As the days progressed, one could be forgiven for regarding the RV Mekong Pandaw as a second, albeit temporary, home because of the brilliant service, ambience and affable nature of the other passengers. Most were retired and in their 60's and older, but still very active and enthusiastic. I met many talented people who had worked in a range of fields including a BBC and two German television producers, two cinematographers, several high ranking ex-British and American Army officers, computer software engineers, Americans who worked in the aerospace industry, scientists, journalists, a puppeteer and one of Australia leading theatre producers.

The physical nature of the on-shore excursions tended toincrease as we acclimatized to the heat and humidity and became more confident. However, helping hands always assisted passengers to embark and disembark from the small vessels that took us along tributaries and canals where the RV Mekong Pandaw was unable to navigate. Steady gangplanks with handrails were provided when the excursion was merely stepping from the vessel to the riverbank.

We also visited a number of temples and wats, all of which provided wonderful photographic material. The excursions were significantly enhanced by the guides, who all spoke excellent English. Although I admit to feeling somewhat "templed" out towards the end of the voyage.

The final day provided perhaps the most dramatic. Because the water level was low across the 100 km long Lake Tonle-- the biggest expanse of fresh water in South East Asia-- the 57 passengers were transferred near Kampong Chhnang to a massive high-powered speedboat in order toorder to reach our final destination of Siem Reap.

This is not always necessary, but because I was on the last voyage of the 2005-2006 season, I had been warned in advance that this might be the case due to the lake's dry season water level. In fact, for part of the year the lake is only about one to one and half metres deep with an area of 2,700 square km. However, during the monsoon, the Tonle Sap River, which connects the lake with the Mekong, reverses its flow due to the massive torrent of water flowing down the Mekong and actually flows uphill! This increases Lake Tonle Sap's area to up to 16,000 square km and its depth to up to nine metres, inundating nearby fields and forests. It provides a perfect breeding ground for fish and makes the Tonle Sap ecosystem one of the most productive inland fisheries in the world.

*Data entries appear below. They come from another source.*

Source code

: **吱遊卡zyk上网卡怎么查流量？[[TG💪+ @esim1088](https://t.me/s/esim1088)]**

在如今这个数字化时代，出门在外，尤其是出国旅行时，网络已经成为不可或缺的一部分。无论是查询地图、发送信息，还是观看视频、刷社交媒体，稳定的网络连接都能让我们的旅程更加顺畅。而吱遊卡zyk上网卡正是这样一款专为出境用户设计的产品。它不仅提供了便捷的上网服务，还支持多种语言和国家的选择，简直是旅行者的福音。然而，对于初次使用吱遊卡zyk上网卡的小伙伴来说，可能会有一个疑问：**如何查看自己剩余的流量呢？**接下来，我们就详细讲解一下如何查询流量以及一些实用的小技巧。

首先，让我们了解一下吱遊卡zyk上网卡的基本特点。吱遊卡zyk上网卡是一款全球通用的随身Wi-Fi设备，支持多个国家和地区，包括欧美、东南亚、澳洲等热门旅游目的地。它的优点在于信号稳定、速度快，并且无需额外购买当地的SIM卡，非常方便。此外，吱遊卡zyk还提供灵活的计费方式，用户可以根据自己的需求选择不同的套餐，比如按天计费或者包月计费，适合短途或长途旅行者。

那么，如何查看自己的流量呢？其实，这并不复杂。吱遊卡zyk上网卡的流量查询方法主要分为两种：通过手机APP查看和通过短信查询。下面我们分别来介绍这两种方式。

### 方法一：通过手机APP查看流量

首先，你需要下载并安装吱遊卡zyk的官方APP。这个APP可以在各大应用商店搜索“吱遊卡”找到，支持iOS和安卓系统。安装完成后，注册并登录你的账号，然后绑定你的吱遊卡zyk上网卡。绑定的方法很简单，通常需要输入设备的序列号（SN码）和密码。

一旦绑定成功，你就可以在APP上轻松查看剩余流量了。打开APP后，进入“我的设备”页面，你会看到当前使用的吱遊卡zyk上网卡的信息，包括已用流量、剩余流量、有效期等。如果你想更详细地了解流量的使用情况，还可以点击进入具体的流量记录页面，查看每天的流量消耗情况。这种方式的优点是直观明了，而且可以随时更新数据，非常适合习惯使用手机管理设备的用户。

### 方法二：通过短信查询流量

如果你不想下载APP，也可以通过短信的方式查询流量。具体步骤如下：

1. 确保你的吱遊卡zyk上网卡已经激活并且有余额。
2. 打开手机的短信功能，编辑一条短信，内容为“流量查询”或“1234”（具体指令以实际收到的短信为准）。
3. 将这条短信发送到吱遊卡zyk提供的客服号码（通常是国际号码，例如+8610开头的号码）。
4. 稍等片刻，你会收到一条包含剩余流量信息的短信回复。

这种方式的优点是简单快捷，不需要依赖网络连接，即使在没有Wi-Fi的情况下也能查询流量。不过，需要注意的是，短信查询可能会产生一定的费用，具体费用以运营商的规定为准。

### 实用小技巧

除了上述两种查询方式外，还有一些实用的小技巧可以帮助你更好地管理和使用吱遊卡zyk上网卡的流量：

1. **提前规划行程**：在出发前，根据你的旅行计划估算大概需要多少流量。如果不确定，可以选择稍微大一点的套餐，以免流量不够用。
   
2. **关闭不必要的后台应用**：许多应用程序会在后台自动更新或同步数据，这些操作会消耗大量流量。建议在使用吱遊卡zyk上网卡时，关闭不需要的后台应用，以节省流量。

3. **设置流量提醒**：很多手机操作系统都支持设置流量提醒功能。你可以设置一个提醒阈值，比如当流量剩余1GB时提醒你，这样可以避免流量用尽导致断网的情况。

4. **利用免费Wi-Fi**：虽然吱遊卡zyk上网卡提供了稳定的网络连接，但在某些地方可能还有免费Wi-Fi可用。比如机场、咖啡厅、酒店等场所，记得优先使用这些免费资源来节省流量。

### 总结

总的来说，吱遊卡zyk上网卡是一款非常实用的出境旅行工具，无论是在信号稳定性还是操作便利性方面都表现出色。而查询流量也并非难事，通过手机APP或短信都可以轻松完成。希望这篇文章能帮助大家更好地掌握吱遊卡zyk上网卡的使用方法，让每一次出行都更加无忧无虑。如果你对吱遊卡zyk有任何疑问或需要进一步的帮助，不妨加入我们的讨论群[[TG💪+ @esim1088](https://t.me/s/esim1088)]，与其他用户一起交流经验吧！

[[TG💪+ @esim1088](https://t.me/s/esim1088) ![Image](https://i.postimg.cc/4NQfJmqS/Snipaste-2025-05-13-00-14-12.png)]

The speedboat leg was an uncomfortable yet adventurous grand finale to a cruise that, while perhaps totally different to an ocean voyage or, in my case a Greek ferry!

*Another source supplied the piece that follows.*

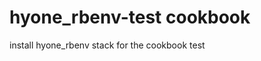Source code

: hyone_rbenv-test cookbook
================================

install hyone_rbenv stack for the cookbook test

Reflecting on the voyage, there were no downsides-- despite my sometimes hard-to-please nature. The staterooms were perfect, the food a gastronomic delight, the sun deck was highly relaxing, and the excursions were varied and fascinating.

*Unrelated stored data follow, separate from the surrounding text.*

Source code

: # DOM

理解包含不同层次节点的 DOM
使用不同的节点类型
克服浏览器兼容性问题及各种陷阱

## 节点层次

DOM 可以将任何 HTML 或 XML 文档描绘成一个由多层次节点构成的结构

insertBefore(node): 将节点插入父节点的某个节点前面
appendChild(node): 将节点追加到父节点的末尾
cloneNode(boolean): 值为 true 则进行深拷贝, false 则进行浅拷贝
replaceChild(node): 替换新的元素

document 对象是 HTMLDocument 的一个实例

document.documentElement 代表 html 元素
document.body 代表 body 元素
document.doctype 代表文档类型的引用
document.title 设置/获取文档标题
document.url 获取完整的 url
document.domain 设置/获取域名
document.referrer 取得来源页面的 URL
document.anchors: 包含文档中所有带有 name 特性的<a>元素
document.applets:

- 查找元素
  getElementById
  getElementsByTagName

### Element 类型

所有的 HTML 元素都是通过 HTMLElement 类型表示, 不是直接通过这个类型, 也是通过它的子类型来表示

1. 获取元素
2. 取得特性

It is a tribute to the Irrawaddy Flotilla Company's commitment to service, fine food and wine, and luxury accommodation that a large percentage of its passengers are repeats. For that reason alone, bookings fill quickly with some passengers on my cruise admitting they had tried for up to five years to gain a berth for a cruise on the date of their choosing.

A word of warning: This may not be a cruise for young people unless they put together a group of 4-6 couples. The ships are not party vessels, and most people are in their cabins by 9.30 pm.

In addition to its Myanmar cruises, the Irrawaddy Flotilla Company is currently negotiating to include the Brahmaputra River in Bangladesh and India.